Well done, as always.

Now, enjoy California and all your events and golf all you like. Then say, ENOUGH! and hurry back. The whole island the forum and your friends, formerly strangers miss you both already.

----------


## KevinS

Sounds like 5' 4" to me, lol.  And then there are the Loubs.

DL is definitely trying to make their FC stand out against AA and UA, but you gotta pre-choose.  (For breakfast, the Charcuterie plate is the best choice).  Since AA has failed me, I'm flying DL.

----------


## davesmom

> Sounds like 5' 4" to me, lol.  And then there are the Loubs.
> 
> DL is definitely trying to make their FC stand out against AA and UA, but you gotta pre-choose.  (For breakfast, the Charcuterie plate is the best choice).  Since AA has failed me, I'm flying DL.



I do love DL for the most part, and if you get Platinum, you get these cool certificates for Regional Travel, "Regional" including going to some places in the Caribbean.  SJU and SXM count and you pay the Main Cabin in $$ or miles for upgraded First Class...if you can get them.  I lucked out after many tries so that is how I got there.  I am due a couple more in 2023 so I will do my best to get reservations to come back..hey, Kevin, you can fly direct to San Diego, I think...just sayin' and we have wine......and we share!!

P.S.  Never going to make 5 ft. 4, but you know those 5 inches do help...I pretend I am tall and platforms are in!!  I actually dunked in an 8 ft. basket..without the Loubs.....I am big on the inside, in my mind, anyway!

----------


## JEK

After your lovely details of Le G we are looking forward to our stay even more! If only Charles could be back on the piano . . . .

----------


## davesmom

> After your lovely details of Le G we are looking forward to our stay even more! If only Charles could be back on the piano . . . .

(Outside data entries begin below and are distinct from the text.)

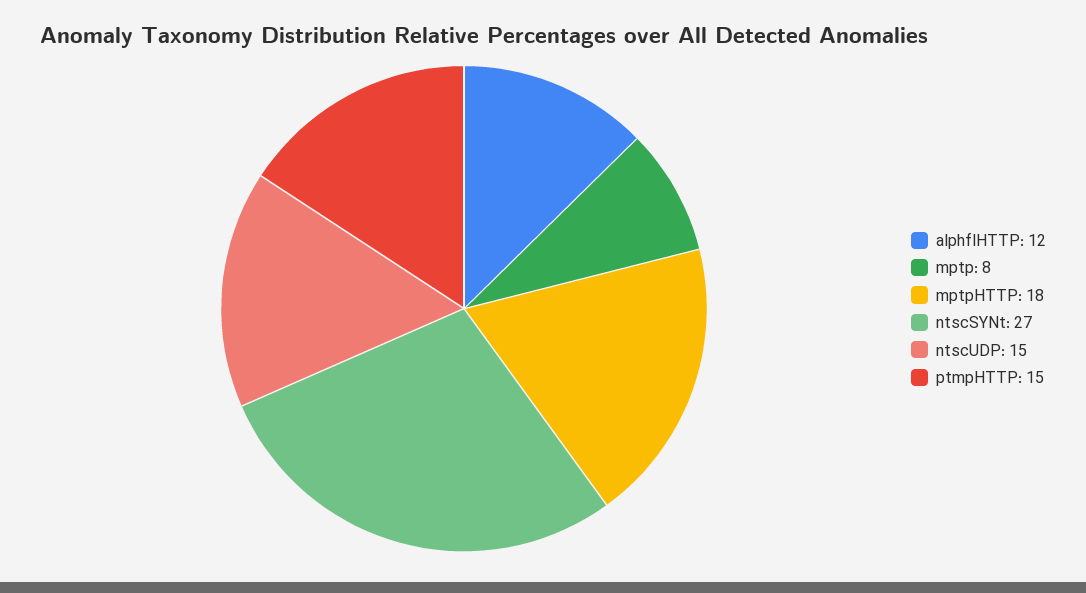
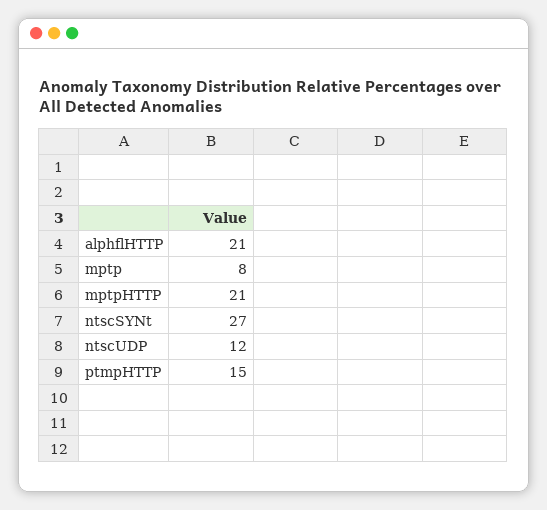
  {
-   "alphflHTTP": 12,
+   "alphflHTTP": 21,
    "mptp": 8,
-   "mptpHTTP": 18,
+   "mptpHTTP": 21,
    "ntscSYNt": 27,
-   "ntscUDP": 15,
+   "ntscUDP": 12,
    "ptmpHTTP": 15
  }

OMG, that was SOOOO much fun..so many great years of music. Charles Darden, right?  I'd like our chef Philippe back, too, if we could manage that, s.v.p...you will have the best time!  When do you get there?  I will PM you with names of some of the amazing servers you have to ask for..so adorable!  And I did not even mention the cute turtles with orange spots that saunter around the resort..keep an eye out for them when you are walking!

----------